* [Source text]:
--------------------------------------------------

# Splitter Review: TimberWolf TW-HV1



## pybyr (Aug 24, 2011)

This is a review of a newly acquired TimberWolf TW-HV1; actually a model left in inventory from last year and so at a favorable price.

No commercial affiliation here.

If you want to buy one machine that is made to and does work superbly, and will probably last a lifetime or longer with nothing other than minor routine fluid changes, the TW is your kind of machine.

I couldn't begin to afford this, but thankfully I work on wood with my Dad for both myself and my parents (and help from my mom, also- they both can and do outwork people half their ages) and he supports the "habit" when it comes to capital acquisitions for shared equipment.

We've been using a TroyBilt 27 ton unit for about 5-6 years; worked OK and was a big step up from a maul.  

Seeing some of the 'concerns' reported and documented in photos on here about the TB 27 ton, and since I do a lot of yellow birch on which the TB was laboring for all it was worth, it seemed worth investigating alternatives.

Started looking at various options; the Huskee splitters at Tractor Supply seemed like they were more robust than the TB.  Also looked at a Wallenstein I saw at one local place; very rugged but over-expensive for what it was with few features.

Had seen the Canadian Split-Fire that splits in both directions (good idea) but very expensive, and no stocking dealers within sane driving distance to go see one.

Had also heard of the TimberWolf equipment- they obviously know what they're doing in engineering given the fact that their big focus is large commercial processors.

Looked at the Timberwolf specs and was really impressed at the total absence of corner cutting.

Called TimberWolf, since they are right in VT.  Very impressed with their way of interacting with a customer (even though they don't sell direct) and with what I was finding out about the product.

Found a place that had the TW-HV1 horizontal/ vertical, in fact had one from last year at last year's cost.  Went to see it and was really struck by the no-corners-cut design, materials, and workmanship. I do not impress easily as to such things; I tend to be fond of things that are overdesigned and overbuilt.

The TW-HV1 followed us home.

In "theoretical specs" the Timberwolf TW-HV1 at 20 ton capacity, is barely 2/3 of the TroyBilt 27 ton machine we were changing from.  Engine size/ HP is supposedly the same, although the TW has a commercial duty Honda engine and the TB has a consumer "lawnmower grade" engine.

--------------------------------------------------

* [Information shown]:
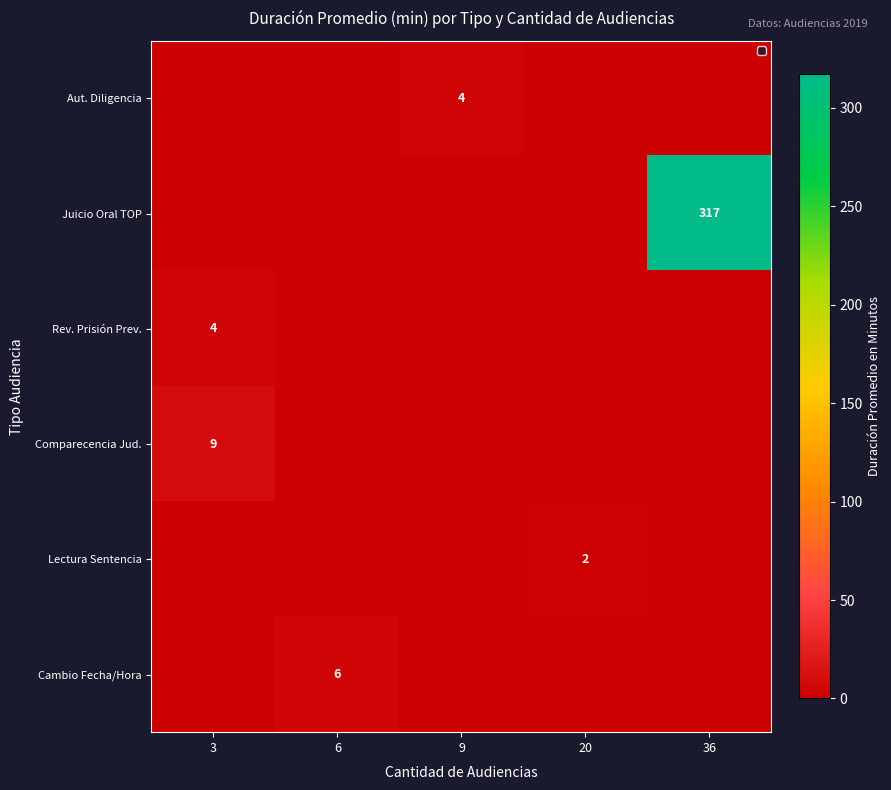

The value of row_4 at 6 is 0. True or false?

True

--------------------------------------------------

* [Required work]:
a - In the splitter review, how long had the writer been using the TroyBilt 27 ton unit?
b - Copy the splitter review word for word from "## pybyr (Aug" to "kind of machine.".
c - Carry the splitter review on past its last sentence.
The lines have nothing to do with the splitter review.

* [Exercise results]:
a - About 5-6 years.

b -
## pybyr (Aug 24, 2011)

This is a review of a newly acquired TimberWolf TW-HV1; actually a model left in inventory from last year and so at a favorable price.

No commercial affiliation here.

If you want to buy one machine that is made to and does work superbly, and will probably last a lifetime or longer with nothing other than minor routine fluid changes, the TW is your kind of machine.

c -
In use: these things don't even inhabit the same galaxy!

Every part on the TW is true high-level-commercial-grade

The cycle time on the TW is immensely faster than the TB

The wedge on the TW is so much more carefully designed and made- a narrow leading edge sharp point to cut deep, quickly, followed by a rapid wide flare- that the logs almost fly apart much of the time when the ram is only a short way into the log, rather than having to grind a blunt wedge all the way full length.

The 2 stage pump on the TW has yet to "hunker down" into its slower second stage of the hydraulic pump on anything I have split yet with the machine, whereas the TB routinely had (ever since new) to hunker down into the slower second stage to make it through logs of any size.

As fast as I can grab logs with one hand and/ or a pulp hook, the TW pops them apart as I run it with the other hand.  Grab split, chuck, retract (and it retracts as quick as I chuck with the other hand) grab, split, spin (to re-split) chuck...  It runs so well and so seamlessly that it's like a fun dance with the wood and the machine, instead of an awkward, tiring wrestle.  Quantities of wood that formerly would have taken many hours, and after which I'd be tired from straining and stooping (the TW not only works wonderfully on large pieces in vertical mode,  when horizontal, it is a height at which you _don't_ have to stoop/ lean) fly apart in a fraction of the time, and I'm not the least bit sore or stiff.  It now takes me about half the time to split a tree as it does to fell and limb it; it the ratio used to be dramatically in the other direction (used to take way more time splitting than dropping/ cutting to length)  My wood pile is growing at a pace, per hour of effort, the likes of which I have never seen before.  I am getting lots of vigorous work-out without feeling strained and beat up.

If you're in wood for the long haul, and haven't yet bought a splitter, or need to buy a splitter, take a real look at the TimberWolfs


----------



## JeffT (Aug 24, 2011)

Always liked the looks of the tw.Would love to have one outback someday.


----------



## 525fury (Aug 24, 2011)

Thanks for the review.
I'm been eyeballing them for a few years now.  When my barkbuster splitter dies, I think I'm headed that direction!


----------



## MasterMech (Aug 24, 2011)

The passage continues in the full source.